**Short task 1:**
Return every line of the entries below that contains the word "them". Case counts.

**Text segment:**
----
According to a further aspect of the present invention there is provided a soft contact lens manufactured from polymers or copolymers as hereinbefore described. According to a subembodiment there is provided a contact lens comprising at least one macromonomer of

the formula (I) as hereinbefore defined, and at least one macromonomer of the formula (I) as hereinbefore defined with the exception that in this latter macromonomer n is 1.0. Soft contact lenses are polymer disks with surfaces of differing radii of curvature. The radii are selected in combination with the refractive index of the polymer so that the desired optical correction is obtained and the inner surface of the lens matches the contour of wearer's cornea. They are normally sold in sterile saline. Optionally the surface of the lens may be modified by coating using procedures well known to the art, such as plasma polymerisation, glow discharge or grafting of a more hydrophilic polymer.

By way of example, in the manufacture of such lenses the appropriate quantities of polymerizable monomers, solvent (if required) and photoinitiator are mixed together to form a polymerization mixture. The polymerization mixture is then flushed with nitrogen and the required quantity dispensed into the concave half of a polypropylene mould. The mould is closed and clamped and the assembly is placed into a UV irradiation cabinet equipped with UV lamps. The irradiation is performed for the required time and then the halves of the mould are separated. The polymerized lens is extracted in an appropriate solvent (for example, an isopropyl or tert-butylacetate/fluorinated solvent mixture). The solvent is then extensively exchanged with an alcohol (for example, isopropyl alcohol) and subsequently with saline to yield the product lens.

The polymers produced according to the present invention may be formed into other useful articles using conventional moulding and processing techniques as are well known in the art. Given the visual transparency of the polymers of the present invention, they may find use in tissue culture apparatus, optical instruments, microscope slides and the like.

Throughout this specification and the claims which follow, unless the context requires otherwise, the word "comprise", or variations such as "comprises" or "comprising", will be understood to imply the inclusion of a stated integer or group of integers but not the exclusion of any other integer or group of integers.
----
**Dataset extract:**
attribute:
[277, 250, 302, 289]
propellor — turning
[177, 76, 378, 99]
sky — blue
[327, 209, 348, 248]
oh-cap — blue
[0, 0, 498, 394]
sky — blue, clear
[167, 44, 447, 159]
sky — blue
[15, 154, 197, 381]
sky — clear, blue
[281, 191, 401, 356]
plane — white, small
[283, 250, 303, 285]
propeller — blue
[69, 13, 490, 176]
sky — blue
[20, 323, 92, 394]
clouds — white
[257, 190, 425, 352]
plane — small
----
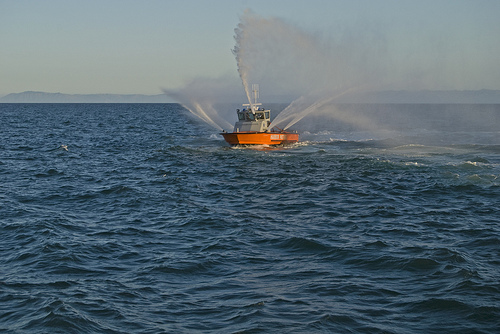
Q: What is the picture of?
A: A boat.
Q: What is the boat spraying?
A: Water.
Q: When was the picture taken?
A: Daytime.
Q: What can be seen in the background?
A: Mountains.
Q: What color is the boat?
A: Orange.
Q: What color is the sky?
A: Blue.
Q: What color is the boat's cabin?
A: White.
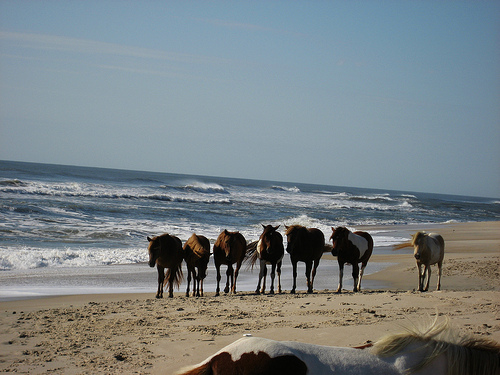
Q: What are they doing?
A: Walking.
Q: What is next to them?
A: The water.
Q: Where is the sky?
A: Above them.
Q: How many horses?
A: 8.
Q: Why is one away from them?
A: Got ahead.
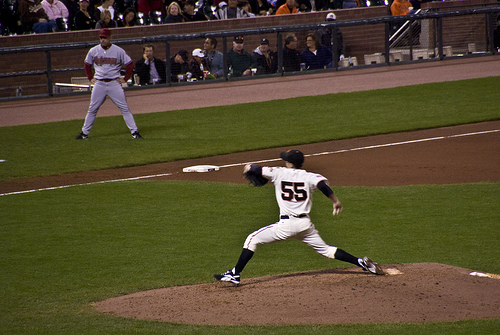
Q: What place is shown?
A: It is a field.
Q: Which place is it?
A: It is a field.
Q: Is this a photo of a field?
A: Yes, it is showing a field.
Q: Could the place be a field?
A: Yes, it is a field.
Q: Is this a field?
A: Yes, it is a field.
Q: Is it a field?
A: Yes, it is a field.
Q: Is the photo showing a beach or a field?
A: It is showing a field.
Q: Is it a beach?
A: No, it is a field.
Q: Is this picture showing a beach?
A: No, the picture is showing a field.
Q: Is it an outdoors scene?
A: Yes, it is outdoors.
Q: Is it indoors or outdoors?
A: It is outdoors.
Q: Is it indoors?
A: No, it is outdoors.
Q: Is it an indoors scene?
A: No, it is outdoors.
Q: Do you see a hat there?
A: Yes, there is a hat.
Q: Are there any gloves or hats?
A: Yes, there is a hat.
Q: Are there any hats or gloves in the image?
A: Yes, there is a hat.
----
**Short task 2:**
According to the contact lens text, what are soft contact lenses normally sold in?

**Complete response 1:**
Q: What is next to them?
A: Above them.
Q: Why is one away from them?

**Complete response 2:**
Sterile saline.